Problem

Kool-Ray is preparing its master budget for the quarter ended September 30. Budgeted sales...

Kool-Ray is preparing its master budget for the quarter ended September 30. Budgeted sales and cash payments for merchandise for the next three months follow:

 

July

August

September

Budgeted sales 

$64,000

$80,000

$48,000

Budgeted cash payments for merchandise

40,400

33,600

34,400

Sales are 20% cash and 80% on credit. All credit sales are collected in the month following the sale. The June 30 balance sheet includes balances of $12,000 in cash; $45,000 in accounts receivable; $4,500 in accounts payable; and a $2,000 balance in loans payable. A minimum cash balance of $12,000 is required.
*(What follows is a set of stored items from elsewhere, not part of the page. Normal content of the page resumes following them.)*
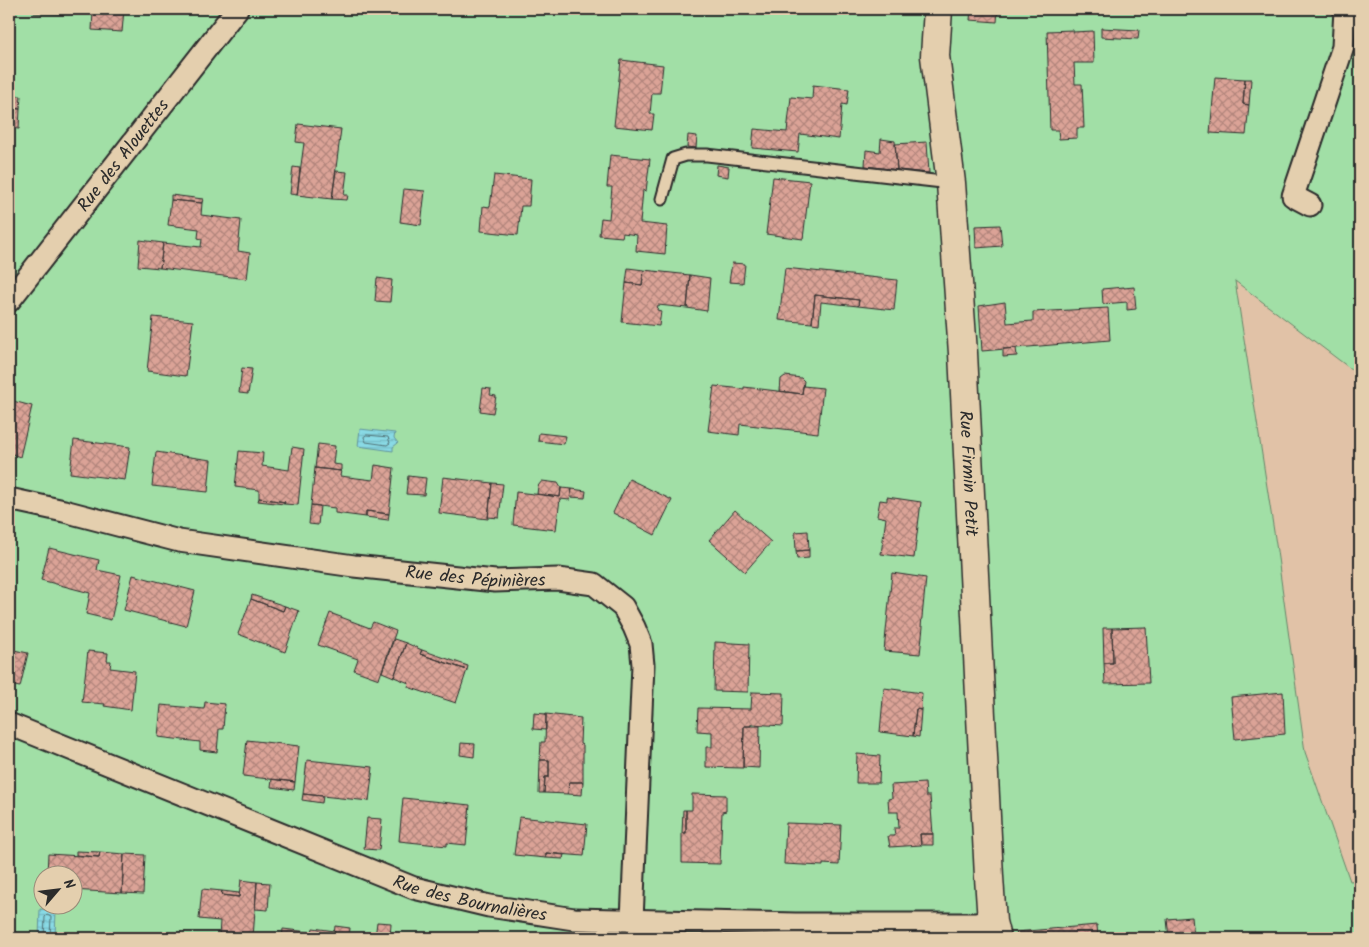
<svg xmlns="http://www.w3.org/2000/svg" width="1369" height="947" viewBox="0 0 1369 947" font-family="Kalam,sans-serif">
	<defs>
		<pattern id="water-rules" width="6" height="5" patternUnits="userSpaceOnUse" patternTransform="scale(1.25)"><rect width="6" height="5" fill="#89dae5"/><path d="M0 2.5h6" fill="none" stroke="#76bbc5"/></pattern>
		<pattern id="building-cross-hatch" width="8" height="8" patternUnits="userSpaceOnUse" patternTransform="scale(1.25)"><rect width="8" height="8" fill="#dba397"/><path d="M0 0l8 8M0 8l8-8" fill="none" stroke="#b2857b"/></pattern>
	</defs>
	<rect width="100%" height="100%" fill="#e1c2a7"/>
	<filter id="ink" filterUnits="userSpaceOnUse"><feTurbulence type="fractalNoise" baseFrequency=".02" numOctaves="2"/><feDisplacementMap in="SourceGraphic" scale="10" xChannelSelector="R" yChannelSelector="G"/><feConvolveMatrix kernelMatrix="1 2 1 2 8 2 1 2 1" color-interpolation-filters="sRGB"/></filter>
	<g filter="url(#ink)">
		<!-- park -->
		<path fill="#a1dfa6" stroke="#668568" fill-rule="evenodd" d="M 9,9 L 1360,9 L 1360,376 L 1235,281 L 1277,551 L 1305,752 L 1350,881 L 1360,880 L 1360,938 L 9,938 ZM 42,874 L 72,874 L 72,904 L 42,904 Z"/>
		<!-- water -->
		<path fill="url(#water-rules)" stroke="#63949b" d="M 360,429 L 395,433 L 394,438 L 398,443 L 393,447 L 393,451 L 358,446 Z
			M 40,909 L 56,910 L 55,938 L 39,938 Z"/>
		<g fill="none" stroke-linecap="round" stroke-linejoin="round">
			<!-- shore -->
			<path stroke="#517175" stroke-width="1" d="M 367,435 L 388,437 L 390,443 L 387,445 L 366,442 L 364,437 Z
				M 44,938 L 45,917 L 47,915 L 51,917 L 50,938"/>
		</g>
		<!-- building -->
		<path fill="url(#building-cross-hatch)" stroke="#2b2b2b" d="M 34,9 L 124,9 L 122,32 L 92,30 L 93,11 L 65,10 L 64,14 L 34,13 Z
			M 971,9 L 998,9 L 997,22 L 970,20 Z
			M 1101,28 L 1139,30 L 1138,39 L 1101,37 Z
			M 1073,30 L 1073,32 L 1093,31 L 1094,63 L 1074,63 L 1075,84 L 1082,84 L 1084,128 L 1077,128 L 1077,138 L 1059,139 L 1058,130 L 1050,130 L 1047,31 Z
			M 621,60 L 663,65 L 660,93 L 652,93 L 650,114 L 654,114 L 652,130 L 614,126 Z
			M 1215,77 L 1245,79 L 1243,104 L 1249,105 L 1246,135 L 1210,133 Z
			M 1245,79 L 1251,79 L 1249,105 L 1243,104 Z
			M 813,85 L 849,89 L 847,105 L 842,104 L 839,139 L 800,134 L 798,152 L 752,148 L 754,129 L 787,132 L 791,97 L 812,99 Z
			M 9,96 L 21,96 L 20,109 L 9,108 Z
			M 9,108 L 20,109 L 19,129 L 9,128 Z
			M 298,124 L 341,129 L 332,199 L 297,195 L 304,143 L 296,142 Z
			M 688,135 L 697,136 L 696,148 L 687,147 Z
			M 881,139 L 895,141 L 897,170 L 865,166 L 866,150 L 880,152 Z
			M 927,142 L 929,173 L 897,170 L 895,144 Z
			M 610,155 L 650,159 L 646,191 L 643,190 L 640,223 L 667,226 L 665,254 L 636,251 L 637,235 L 623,233 L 622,237 L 599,235 L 601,218 L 609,219 L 612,187 L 607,187 Z
			M 717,165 L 729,167 L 728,177 L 716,175 Z
			M 293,167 L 300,168 L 297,195 L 290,194 Z
			M 336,171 L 347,172 L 344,195 L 348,195 L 347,200 L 332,199 Z
			M 494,175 L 531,179 L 529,206 L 521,206 L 518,235 L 481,231 L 483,206 L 490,207 Z
			M 773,177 L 810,181 L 803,239 L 766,234 Z
			M 404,189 L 425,191 L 421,225 L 400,222 Z
			M 171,195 L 203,199 L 202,203 L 171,200 Z
			M 171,200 L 202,203 L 201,215 L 241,220 L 238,251 L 250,253 L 247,279 L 160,268 L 163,243 L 201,247 L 202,239 L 198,238 L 199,229 L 168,225 Z
			M 1000,225 L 1002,246 L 976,248 L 975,226 Z
			M 140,240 L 163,243 L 160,268 L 138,266 Z
			M 732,263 L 745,264 L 743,283 L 729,282 Z
			M 628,268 L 644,270 L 642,285 L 626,283 Z
			M 785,268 L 897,280 L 894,310 L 858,306 L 859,300 L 815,295 L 812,323 L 779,320 Z
			M 644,270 L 690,275 L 687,308 L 658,305 L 657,310 L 661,311 L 659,326 L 622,322 L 626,283 L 642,285 Z
			M 690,275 L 710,278 L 707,311 L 687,308 Z
			M 377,278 L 392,280 L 390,302 L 375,301 Z
			M 1124,287 L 1124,288 L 1134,287 L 1136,309 L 1127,310 L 1127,302 L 1103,304 L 1102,289 Z
			M 815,295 L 859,300 L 858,306 L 821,302 L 819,324 L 812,323 Z
			M 1005,302 L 1007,323 L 1033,321 L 1033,312 L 1108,308 L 1110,340 L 982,351 L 979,306 Z
			M 153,317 L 193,321 L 186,376 L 147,371 Z
			M 1016,348 L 1017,356 L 1003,357 L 1003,349 Z
			M 242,368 L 252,369 L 248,394 L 239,393 Z
			M 785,376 L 801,378 L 804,381 L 802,394 L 780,391 L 781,379 Z
			M 714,386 L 744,389 L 744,387 L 802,394 L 803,386 L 823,388 L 818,433 L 740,424 L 739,435 L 708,431 Z
			M 483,388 L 491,389 L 490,395 L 496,396 L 493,413 L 480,411 Z
			M 9,400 L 32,406 L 20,457 L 9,453 Z
			M 539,433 L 566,436 L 564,444 L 538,441 Z
			M 74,440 L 130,447 L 125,480 L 70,473 Z
			M 318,444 L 335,446 L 333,464 L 341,465 L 341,471 L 315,468 Z
			M 292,447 L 304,449 L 298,505 L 284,504 L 285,502 L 259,498 L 259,490 L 235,487 L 239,451 L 263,453 L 262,466 L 289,470 Z
			M 156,452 L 211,460 L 208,492 L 152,486 Z
			M 375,465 L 394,468 L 389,514 L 366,511 L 366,517 L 335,513 L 335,508 L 311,505 L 315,468 L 341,471 L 340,476 L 373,480 Z
			M 408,476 L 426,478 L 424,495 L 406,494 Z
			M 443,477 L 492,483 L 488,519 L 439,513 Z
			M 629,479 L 672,500 L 655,535 L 613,513 Z
			M 542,481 L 558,483 L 561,488 L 560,497 L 537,494 L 538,486 Z
			M 492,483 L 503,484 L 499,518 L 488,517 Z
			M 561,488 L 572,489 L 570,500 L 560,499 L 556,530 L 513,525 L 516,492 L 560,497 Z
			M 572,489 L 586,491 L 585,498 L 570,497 Z
			M 887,497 L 921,502 L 914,558 L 881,554 L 886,518 L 877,516 L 880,500 L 887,501 Z
			M 259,498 L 285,502 L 284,504 L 258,501 Z
			M 311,505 L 320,506 L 318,525 L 309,524 Z
			M 735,510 L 771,542 L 745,572 L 709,540 Z
			M 366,511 L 389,514 L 388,520 L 366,517 Z
			M 808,531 L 809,550 L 796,551 L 795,532 Z
			M 49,548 L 99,560 L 97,570 L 121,575 L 111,620 L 86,614 L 90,593 L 41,580 Z
			M 809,550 L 809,558 L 797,559 L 796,551 Z
			M 892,573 L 926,578 L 921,627 L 923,627 L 920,654 L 884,651 Z
			M 133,575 L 195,591 L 186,626 L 124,610 Z
			M 252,595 L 285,606 L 283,611 L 251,599 Z
			M 251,599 L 283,611 L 285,606 L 299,611 L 285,652 L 238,634 Z
			M 330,613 L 370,628 L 373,622 L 396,631 L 379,679 L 354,670 L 358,659 L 318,645 Z
			M 1146,627 L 1149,683 L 1105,684 L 1104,663 L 1113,663 L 1112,628 Z
			M 1103,628 L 1112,628 L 1113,663 L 1104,663 Z
			M 394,639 L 406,643 L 394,677 L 382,672 Z
			M 715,642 L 749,644 L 748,692 L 714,691 Z
			M 406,643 L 422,650 L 420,654 L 467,670 L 456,703 L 408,687 L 409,683 L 394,677 Z
			M 9,649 L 28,653 L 20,687 L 9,685 Z
			M 422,650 L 468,666 L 467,670 L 420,654 Z
			M 88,651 L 108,653 L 107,661 L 111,661 L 110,668 L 135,671 L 131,710 L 104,706 L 105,704 L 82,702 Z
			M 884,688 L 922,693 L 921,710 L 916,709 L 913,736 L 880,732 Z
			M 752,692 L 784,693 L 783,726 L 751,724 L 751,726 L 744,726 L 743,768 L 706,767 L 706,747 L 712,747 L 712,732 L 697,731 L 698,708 L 751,709 Z
			M 1283,692 L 1285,734 L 1235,739 L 1231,697 Z
			M 205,702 L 225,704 L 223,729 L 219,729 L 217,752 L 200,750 L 200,742 L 158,737 L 161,705 L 204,709 Z
			M 916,709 L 921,710 L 919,737 L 913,736 Z
			M 534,713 L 546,714 L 546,730 L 533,729 Z
			M 546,714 L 581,718 L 580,744 L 583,745 L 583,782 L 569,782 L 568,794 L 544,793 L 545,777 L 549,777 L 549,760 L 540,760 L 541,742 L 545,742 Z
			M 744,726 L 760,726 L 759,768 L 743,767 Z
			M 247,740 L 299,746 L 295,782 L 243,776 Z
			M 461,743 L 475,744 L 474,757 L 460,755 Z
			M 857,754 L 880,756 L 879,783 L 856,783 Z
			M 307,760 L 373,767 L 369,801 L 303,794 Z
			M 540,760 L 549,760 L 549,777 L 545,777 L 544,793 L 539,793 Z
			M 272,779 L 295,782 L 294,790 L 271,787 Z
			M 569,782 L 583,782 L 582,795 L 568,794 Z
			M 925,783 L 926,796 L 930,796 L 933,834 L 920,834 L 921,845 L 890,847 L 888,836 L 895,836 L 894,828 L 899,828 L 898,812 L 889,812 L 888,799 L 892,798 L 891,785 Z
			M 303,794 L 323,796 L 322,803 L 302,800 Z
			M 692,794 L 726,795 L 726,811 L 722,812 L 720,864 L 682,863 L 682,833 L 686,833 L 686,810 L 692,810 Z
			M 403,798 L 470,805 L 466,845 L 447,843 L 447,846 L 399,841 Z
			M 683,810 L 686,810 L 686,833 L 682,833 Z
			M 519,817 L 587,824 L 584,856 L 546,853 L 546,858 L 514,855 Z
			M 367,818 L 382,819 L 379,850 L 364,849 Z
			M 786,823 L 841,825 L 839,865 L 823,864 L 823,866 L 784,864 Z
			M 920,834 L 933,834 L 933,845 L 921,845 Z
			M 76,851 L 100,852 L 99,857 L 76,855 Z
			M 100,852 L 124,854 L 122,893 L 72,890 L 72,874 L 47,874 L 48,854 L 99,857 Z
			M 546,853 L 564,855 L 563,859 L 546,858 Z
			M 124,854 L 145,855 L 143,894 L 122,893 Z
			M 241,880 L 257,882 L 253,938 L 219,938 L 220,921 L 199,919 L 202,889 L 222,891 L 221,895 L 239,897 Z
			M 257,882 L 270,883 L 268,910 L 255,909 Z
			M 222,891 L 239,893 L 239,897 L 221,895 Z
			M 1192,917 L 1194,938 L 1169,938 L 1167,919 Z
			M 377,922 L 391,923 L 390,938 L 375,938 Z
			M 1097,925 L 1098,938 L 1018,938 L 1016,932 Z
			M 335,926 L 350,928 L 349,938 L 282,938 L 283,929 L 334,935 Z
			M 313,928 L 335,931 L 334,935 L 312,933 Z"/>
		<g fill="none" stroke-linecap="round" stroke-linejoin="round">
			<!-- service casing -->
			<g stroke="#2b2b2b" stroke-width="15">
				<path id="service" d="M 662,199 L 673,159 L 686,155 L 707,155 L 951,183"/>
			</g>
			<!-- minor casing -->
			<g stroke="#2b2b2b" stroke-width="25">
				<g id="minor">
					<path d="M 1310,205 L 1293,196 L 1343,47 L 1345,9"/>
					<path id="s1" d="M 9,301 L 237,9"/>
					<path id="s2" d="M 9,499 L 64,511 L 179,541 L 354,566 L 495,581 L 558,579 L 594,584 L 623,607 L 634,627 L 641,644 L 643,665 L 632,920"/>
					<path id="s3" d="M 9,724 L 414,888 L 489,906 L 574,919 L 795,924 L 977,924 L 992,922"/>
				</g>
			</g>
			<!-- tertiary casing -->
			<g stroke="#2b2b2b" stroke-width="31">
				<g id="tertiary">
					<path id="s4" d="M 938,9 L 935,56 L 951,183 L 963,353 L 989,877 L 992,922 L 996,938"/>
				</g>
			</g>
			<!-- service -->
			<use href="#service" stroke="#e4cfae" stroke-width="11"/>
			<!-- minor -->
			<use href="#minor" stroke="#e4cfae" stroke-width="21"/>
			<!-- tertiary -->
			<use href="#tertiary" stroke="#e4cfae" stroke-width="28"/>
		</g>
	</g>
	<g text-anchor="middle" stroke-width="5" stroke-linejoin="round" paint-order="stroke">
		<!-- street labels -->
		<g font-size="18" fill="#2b2b2b" stroke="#e4cfae">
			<text dy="6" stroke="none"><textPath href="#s1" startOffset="185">Rue des Alouettes</textPath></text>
			<text dy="6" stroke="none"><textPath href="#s4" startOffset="466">Rue Firmin Petit</textPath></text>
			<text dy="6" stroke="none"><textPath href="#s2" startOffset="474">Rue des Pépinières</textPath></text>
			<text dy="6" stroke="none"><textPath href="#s3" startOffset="494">Rue des Bournalières</textPath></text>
		</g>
	</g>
	<!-- margin -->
	<rect width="1369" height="947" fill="none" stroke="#e4cfae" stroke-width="30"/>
	<rect x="15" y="15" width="1339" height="917" fill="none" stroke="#2b2b2b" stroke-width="2" filter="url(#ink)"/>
	<!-- north arrow -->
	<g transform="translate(58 890) rotate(62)"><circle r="24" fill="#e4cfae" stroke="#9a8d7a"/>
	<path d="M0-4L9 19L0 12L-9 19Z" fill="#2b2b2b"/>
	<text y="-8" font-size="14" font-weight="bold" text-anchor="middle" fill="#2b2b2b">N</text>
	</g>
</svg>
Loans are obtained at the end of any month when a cash shortage occurs. Interest is 1% per month based on the beginning of the month loan balance and is paid at each month-end. If an excess balance of cash exists, loans are repaid at the end of the month. Operating expenses are paid in the month incurred and consist of sales commissions (10% of sales), office salaries ($4,000 per month), and rent ($6,500 per month). (1) Prepare a cash receipts budget for July, August, and September. (2) Prepare a cash budget for each of the months of July, August, and September. (Round all dollar amounts to the nearest whole dollar.)